Polycystic kidney disease, commonly referred to as PKD or PCKD, is a genetic condition in which the kidneys develop multiple cysts. A cyst is an abnormal sac in which gas, liquid, or semi-solid material is enclosed. The cysts that occur as a result of PKD are filled with fluid, vary in size, and cause a dramatic enlargement of the kidneys. Though it primarily affects the kidneys, PKD can also create cysts in the liver, colon, and pancreas and damage the blood vessels, heart, and brain. There are two types of PKD, autosomal dominant and autosomal recessive.
The kidney is a paired organ located in the posterior, or toward the back, of the abdomen. These organs are responsible for producing urine, filtering the blood, reabsorption of sugars and salt into the bloodstream, and managing the body’s water concentration, amongst other functions. The kidneys of patients with PKD progressively lose their ability to perform these functions, sometimes culminating in kidney failure. Usually, this takes many years to occur.
People who have PKD often do not notice any symptoms. Symptoms that may develop include high blood pressure, headaches, blood in urine, kidney stones, back or side pain, abdominal swelling, frequent urination, infections in the urinary tract or kidneys, and, at end stages, kidney failure. In the event of kidney failure, patients may require a kidney transplant or dialysis, an artificial replacement for kidney functions.
The two types of PKD, autosomal dominant and autosomal recessive, are divided based on the different genetic defects that cause PKD. Autosomal dominant polycystic kidney disease (ADPKD) is by far the more common of the two. This defect is passed via a dominant gene, so that if one parent has the disease, the child has a fifty percent chance of developing the disorder as well. ADPKD was called adult PKD in the past, because it often presents symptoms between the ages of thirty and forty. Children, however, may also develop autosomal dominant PKD.
The defect that causes autosomal recessive polycystic kidney disease (ARPKD) is passed by a recessive gene. Because the gene is recessive, if one parent carries the defect and the other parent does not, the defective gene will be overridden by the healthy gene.
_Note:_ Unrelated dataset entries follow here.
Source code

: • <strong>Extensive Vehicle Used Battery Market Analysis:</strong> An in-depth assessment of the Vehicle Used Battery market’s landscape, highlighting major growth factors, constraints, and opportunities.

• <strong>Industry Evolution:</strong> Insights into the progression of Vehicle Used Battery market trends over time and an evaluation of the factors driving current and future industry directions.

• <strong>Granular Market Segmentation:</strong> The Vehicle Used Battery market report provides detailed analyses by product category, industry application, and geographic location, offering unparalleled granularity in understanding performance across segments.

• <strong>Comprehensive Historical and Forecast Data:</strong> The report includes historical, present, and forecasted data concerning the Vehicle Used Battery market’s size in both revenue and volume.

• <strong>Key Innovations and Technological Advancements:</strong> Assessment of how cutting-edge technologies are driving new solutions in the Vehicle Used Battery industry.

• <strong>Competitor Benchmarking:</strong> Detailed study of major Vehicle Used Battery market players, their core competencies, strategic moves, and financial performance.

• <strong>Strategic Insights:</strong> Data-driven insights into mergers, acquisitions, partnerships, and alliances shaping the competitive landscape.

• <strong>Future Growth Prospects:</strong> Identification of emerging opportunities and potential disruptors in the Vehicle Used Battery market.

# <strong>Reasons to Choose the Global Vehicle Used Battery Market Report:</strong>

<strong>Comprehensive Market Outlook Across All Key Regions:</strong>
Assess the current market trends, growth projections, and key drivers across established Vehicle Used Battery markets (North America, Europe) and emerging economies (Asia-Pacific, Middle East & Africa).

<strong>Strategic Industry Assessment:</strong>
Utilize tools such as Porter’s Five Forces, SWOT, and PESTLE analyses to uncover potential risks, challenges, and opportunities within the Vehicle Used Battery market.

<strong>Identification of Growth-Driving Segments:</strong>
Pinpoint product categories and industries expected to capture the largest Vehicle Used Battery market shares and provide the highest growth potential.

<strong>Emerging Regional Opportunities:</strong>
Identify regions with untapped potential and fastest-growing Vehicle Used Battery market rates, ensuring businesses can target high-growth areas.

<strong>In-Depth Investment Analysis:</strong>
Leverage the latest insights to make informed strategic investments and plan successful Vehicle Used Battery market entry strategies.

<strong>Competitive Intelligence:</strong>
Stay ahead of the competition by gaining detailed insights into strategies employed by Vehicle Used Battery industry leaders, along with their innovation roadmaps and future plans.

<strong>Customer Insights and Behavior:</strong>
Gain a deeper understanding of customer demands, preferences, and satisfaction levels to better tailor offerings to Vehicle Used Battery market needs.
If both parents carry the abnormal recessive gene, however, the child has a twenty-five percent chance of developing ARPKD. Unlike ADPKD, which may stem from one of two possible defective genes, only one gene is associated with ARPKD. Symptoms of ARPKD usually present in infancy, but may not develop until the late childhood or early teenage years.
A physician may unintentionally discover PKD or purposefully search for PKD with imaging technology. Typically, these exams include an ultrasound scan, a computerized tomography (CT) scan, or a magnetic resonance imaging (MRI) scan. In some instances, particularly when a family member is donating a kidney, genetic testing may also be included in the diagnosis phase. Treatment for the symptoms and complications of the PKD will then be determined based on the size, number, and locations of the cysts and the symptoms the patient is experiencing. Treatment may include drugs to control blood pressure, surgery to drain cysts, antibiotic treatment of infections, pain medications, and continued monitoring of the affected areas.